Jean-Pierre Farandou, ministre du travail et des solidarités. Vous alertez la ministre de la santé sur la situation financière du centre hospitalier de Digne-les-Bains, qui cumule un déficit de 40 millions d'euros en 2025, ainsi que 22 millions d'euros de factures impayées. Au-delà de l'enjeu essentiel d'accès aux soins, vous soulignez également les risques qu'une dégradation supplémentaire ferait peser sur l'équilibre économique local.
Je tiens tout d'abord à vous rassurer quant à l'engagement constant de l'État aux côtés de cet établissement. Le centre hospitalier a bénéficié, d'une part, de près de 15 millions d'aides en trésorerie entre 2014 et 2024. Ces soutiens avaient permis d'amorcer un retour à un quasi-équilibre financier en 2019, avant que la crise sanitaire ne vienne fragiliser cette trajectoire. D'autre part, l'établissement a bénéficié d'un accompagnement renforcé dans le cadre de la circulaire relative à l'efficience et à la performance. À ce titre, une aide globale contractualisée de 15 millions sur cinq ans est prévue, dont 4,4 millions ont déjà été versés fin 2025. S'agissant de sa capacité d'investissement, l'État a également été pleinement mobilisé pour garantir une offre de soins de qualité, puisque 20 millions ont été alloués aux locaux des services de psychiatrie, 1 million à la restructuration des soins critiques et 4 millions à la réfection des réseaux et des bâtiments tertiaires.
Toutefois, ces soutiens financiers, indispensables, doivent aussi s'accompagner de réformes structurelles afin d'assurer un redressement durable de l'établissement, donc le paiement de ses fournisseurs.
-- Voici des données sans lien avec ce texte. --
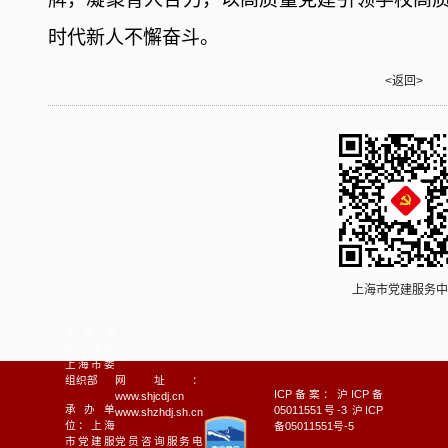
时代新人不懈奋斗
。
<返回>
上海市党建服务中
主办单
位：中共
上海市委
组织部
网址：
ICP备案：沪ICP备
www.shjcdj.cn
承办单
05011551号-3 沪ICP
www.shzhdj.sh.cn
位：上海
备05011551号-5
市党建服
党员咨询服务电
Dans le cadre de la contractualisation relative à l'efficience et à la performance, le centre hospitalier s'est engagé sur une trajectoire visant à obtenir 7 millions de gains d'efficience à l'horizon de cinq ans. Ces efforts reposent à la fois sur une meilleure maîtrise des dépenses, notamment en matière de masse salariale et d'achats, et sur le développement de l'activité. Il est important de souligner que cette démarche est pleinement soutenue par l'État, notamment à travers l'accompagnement de l'Agence nationale d'appui à la performance des établissements de santé et médico-sociaux, dont les recommandations viendront utilement appuyer l'établissement dans les prochaines années.